Which is why often well-meaning defenders of prostitutes invariably find themselves stultified by a mentality of lacklustre libertarianism, despite all of their leftist posturing.

It is true that poverty and inequality are push factors into prostitution. Most poor women don’t become prostitutes, but almost all women who become prostitutes do so, at least in part, in a frantic attempt to escape the tedium of poorness.

The extent to which they may have suffered at the hands of sex or race-based oppression or violence and the extent to which women have limited financial options to escape penury work in tandem.

The options that women choose within the industry also function along this continuum.

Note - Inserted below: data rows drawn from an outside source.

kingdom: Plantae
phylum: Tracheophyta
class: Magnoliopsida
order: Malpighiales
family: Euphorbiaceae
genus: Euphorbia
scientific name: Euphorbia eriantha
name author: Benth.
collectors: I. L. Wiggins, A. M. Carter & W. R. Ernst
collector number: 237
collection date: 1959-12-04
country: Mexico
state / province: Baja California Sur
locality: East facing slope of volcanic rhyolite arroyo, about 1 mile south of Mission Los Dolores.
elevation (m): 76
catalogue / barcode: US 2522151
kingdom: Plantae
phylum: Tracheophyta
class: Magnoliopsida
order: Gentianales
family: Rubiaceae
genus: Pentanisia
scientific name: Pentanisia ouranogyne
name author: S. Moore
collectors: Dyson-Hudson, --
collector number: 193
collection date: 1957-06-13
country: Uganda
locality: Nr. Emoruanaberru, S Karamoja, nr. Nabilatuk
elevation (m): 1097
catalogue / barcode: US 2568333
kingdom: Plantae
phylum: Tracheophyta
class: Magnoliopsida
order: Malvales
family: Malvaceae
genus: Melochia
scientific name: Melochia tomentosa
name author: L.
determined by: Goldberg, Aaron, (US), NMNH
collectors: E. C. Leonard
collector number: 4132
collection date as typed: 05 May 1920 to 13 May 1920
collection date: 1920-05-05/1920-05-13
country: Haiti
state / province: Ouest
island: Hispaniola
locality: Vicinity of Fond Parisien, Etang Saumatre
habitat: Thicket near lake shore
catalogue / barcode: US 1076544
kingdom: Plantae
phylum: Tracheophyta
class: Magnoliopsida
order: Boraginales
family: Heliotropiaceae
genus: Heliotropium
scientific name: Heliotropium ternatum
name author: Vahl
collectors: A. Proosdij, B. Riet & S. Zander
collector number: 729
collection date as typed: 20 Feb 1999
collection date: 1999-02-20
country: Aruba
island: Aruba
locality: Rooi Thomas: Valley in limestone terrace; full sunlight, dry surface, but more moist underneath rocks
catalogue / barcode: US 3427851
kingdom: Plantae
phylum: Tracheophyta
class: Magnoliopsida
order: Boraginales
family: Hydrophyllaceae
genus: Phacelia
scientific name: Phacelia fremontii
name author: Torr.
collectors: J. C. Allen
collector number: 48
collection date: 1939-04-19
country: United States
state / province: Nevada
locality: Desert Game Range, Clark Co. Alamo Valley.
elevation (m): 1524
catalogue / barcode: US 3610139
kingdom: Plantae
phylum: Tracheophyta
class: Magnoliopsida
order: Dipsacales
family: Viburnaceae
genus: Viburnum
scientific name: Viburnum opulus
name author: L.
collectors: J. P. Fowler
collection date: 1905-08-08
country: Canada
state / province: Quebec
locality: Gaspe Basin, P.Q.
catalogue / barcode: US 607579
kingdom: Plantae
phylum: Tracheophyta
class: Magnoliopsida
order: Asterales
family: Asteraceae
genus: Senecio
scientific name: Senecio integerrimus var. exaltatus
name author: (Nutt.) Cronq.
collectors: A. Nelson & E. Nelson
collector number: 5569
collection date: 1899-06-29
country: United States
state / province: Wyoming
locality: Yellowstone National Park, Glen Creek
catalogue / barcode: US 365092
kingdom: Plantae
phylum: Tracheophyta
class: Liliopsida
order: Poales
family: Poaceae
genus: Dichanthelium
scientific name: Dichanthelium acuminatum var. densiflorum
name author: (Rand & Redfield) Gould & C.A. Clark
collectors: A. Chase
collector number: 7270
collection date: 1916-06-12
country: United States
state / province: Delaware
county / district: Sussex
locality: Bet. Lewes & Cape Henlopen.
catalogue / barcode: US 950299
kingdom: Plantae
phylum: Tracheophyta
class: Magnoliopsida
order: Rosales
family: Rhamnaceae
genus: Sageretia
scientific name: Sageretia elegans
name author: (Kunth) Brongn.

In 2014 The Economist released a study that showed how a woman’s “elements” are indicative of her rental price, with athletic rather than skinny or obese, educated rather than uneducated and white rather than black women being able to request the highest fees — facets that to varying degrees relate to structural and historical forms of inequality.

It also demonstrated that a prostitute could charge more for more risky “services,” such as oral without a condom and simultaneous sex with multiple men.

It doesn’t take a genius to work out that women who are more vulnerable by virtue of their ethnicity or education may be market-pushed into putting themselves into more danger. Indeed uneducated women were more likely to see more men and work for longer hours.

Many socialists have argued that capitalism, in its thirsty bid for more profits, will commoditise more and more aspects of human life.

Yes, prostitution has an old history, but that does not mean we should allow the property developers or casino owners, who set up brothels post-legalisation, to give it a more meaty future.

We need to unearth the hypocrisy of those who use loosely progressive soundbites to support the industry’s growth, whether intentionally or through ignorance — because my socialist-feminism concerns itself with the majority of the most vulnerable and the most used, not the minority most greedy.

We must reclaim the narrative of social justice in relation to prostitution, from those with fickle, contentious or dubious aims because prostitution is indeed a socialist feminist issue.

  • Rae Story worked in prostitution for a decade.